If the summit is a victory lap for Kim Dae Jung, it is more like a coming-out party for North Korean leader Kim Jong Il.
Observers will be trying to ascertain whether Kim Jong Il is taking North Korea in a new direction or trying to squeeze more food, fuel, and cash from an eager talking partner. More fundamentally, they will be trying to divine who he really is.
South Korea's intelligence agency had long portrayed North Korea's leader - officially the chairman of the National Defense Commission - as a world-class oddball. The agency described him as a reclusive binge drinker who pulled the strings behind deadly terrorist attacks.
So South Koreans were shocked when their president told a Japanese television interviewer in February that "Kim [Jong Il] has a level of judgment, knowledge, and discernment befitting a [national] leader." The comment was the beginning of a charm offensive and re-appraisal of the North Korean.
Analysts now credit Kim Jong Il for surviving what they assume to be a Byzantine political world in Pyongyang and pulling off the first Communist hereditary succession in history.
Long groomed for leadership by his father, Kim Il Sung, the son reportedly held the real power in North Korea even before the elder Kim died in 1994.
Despite reports of a thwarted coup attempt in 1995 and several years of famine, Kim appears to have solidified his control over the country, although he is still considered beholden to the military.
His initial cooperation with South Korea may have taught him that a gradual opening is more manageable than the economic collapse and threats to his regime that might result from keeping North Korea closed. The summit, say analysts, is happening because Kim Jong Il feels confident enough to have it.
His visit to Beijing last month - his first trip abroad in 17 years - helped reinforce his new image.
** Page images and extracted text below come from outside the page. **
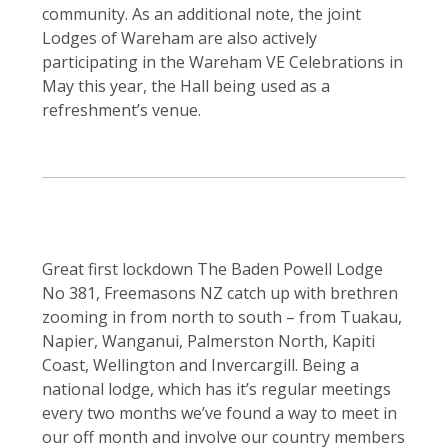
community. As an additional note, the joint
Lodges of Wareham are also actively
participating in the Wareham VE Celebrations in
May this year, the Hall being used as a
refreshment’s venue.
Great first lockdown The Baden Powell Lodge
No 381, Freemasons NZ catch up with brethren
zooming in from north to south – from Tuakau,
Napier, Wanganui, Palmerston North, Kapiti
Coast, Wellington and Invercargill. Being a
national lodge, which has it’s regular meetings
every two months we’ve found a way to meet in
our off month and involve our country members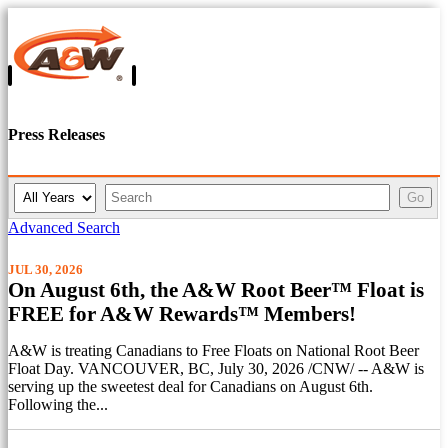
Press Releases
Y
K
Go
e
e
a
y
Advanced Search
r
w
o
JUL 30, 2026
r
On August 6th, the A&W Root Beer™ Float is
d
FREE for A&W Rewards™ Members!
s
A&W is treating Canadians to Free Floats on National Root Beer
Float Day. VANCOUVER, BC, July 30, 2026 /CNW/ -- A&W is
serving up the sweetest deal for Canadians on August 6th.
Following the...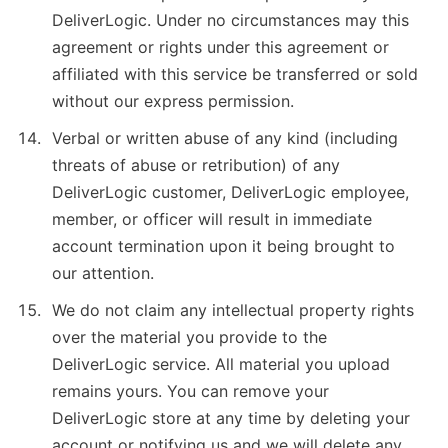
DeliverLogic. Under no circumstances may this
agreement or rights under this agreement or
affiliated with this service be transferred or sold
without our express permission.
Verbal or written abuse of any kind (including
threats of abuse or retribution) of any
DeliverLogic customer, DeliverLogic employee,
member, or officer will result in immediate
account termination upon it being brought to
our attention.
We do not claim any intellectual property rights
over the material you provide to the
DeliverLogic service. All material you upload
remains yours. You can remove your
DeliverLogic store at any time by deleting your
account or notifying us and we will delete any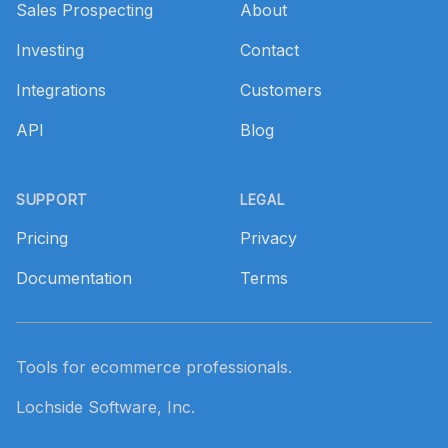
Sales Prospecting
About
Investing
Contact
Integrations
Customers
API
Blog
SUPPORT
LEGAL
Pricing
Privacy
Documentation
Terms
Tools for ecommerce professionals.
Lochside Software, Inc.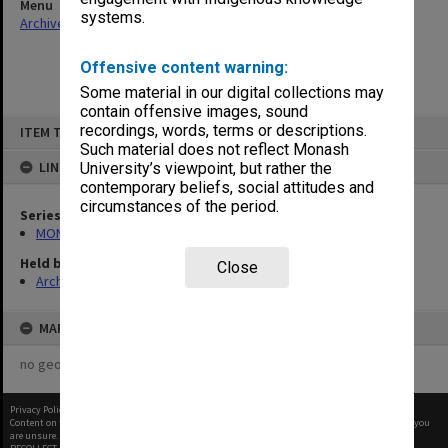
Menu
systems.
Archives Collections
|
Browse non-digitised items
Offensive content warning:
Some material in our digital collections may
contain offensive images, sound
Skip
recordings, words, terms or descriptions.
ITEM TYPE: ITEM
to
content
Such material does not reflect Monash
LINKED TO
University’s viewpoint, but rather the
contemporary beliefs, social attitudes and
circumstances of the period.
Series
MON901: School Office subject files
Held by
Close
Archives
MAP
no geotags or polygons yet
Privacy Policy
|
Terms of Use
Content on this site may be subject to Copyright, please
contact Monash Uni
before any reuse if you
are unsure.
Kim met with with President Jiang Zemin and visited a computer factory, saying he hadn't realized how far China had come.
"On meeting Kim Jong Il for the first time, the [Chinese] Communist Party leaders decided that Kim was not as radical and bent on war as they previously feared," says a Chinese official and North Korea expert who asked not to be identified.
He says that Kim was behind the North's lashing out at China for introducing free-market reforms two decades ago, when "Beijing was labeled a traitor to the world socialist movement."
The Chinese official says that Kim has modeled his ruling style after Chairman Mao Zedong, and has repeated the worst mistakes Mao made during his 1949-76 reign.
"North Korea is now in the middle of [their versions of a] Great Leap Forward [when collectivization led to millions of deaths from famine] and a Cultural Revolution," when Mao destroyed most of his fellow revolutionaries and ruled through a brutal personality cult.
"But Kim knows that his policies have caused widespread starvation, and he is starting to realize that he must reform North Korea's economy," the official continues.
And even though the North Korean leader presides over one of the most isolated nations on the planet, the official adds, "Kim Jong Il likes to surf the Internet and watch satellite TV."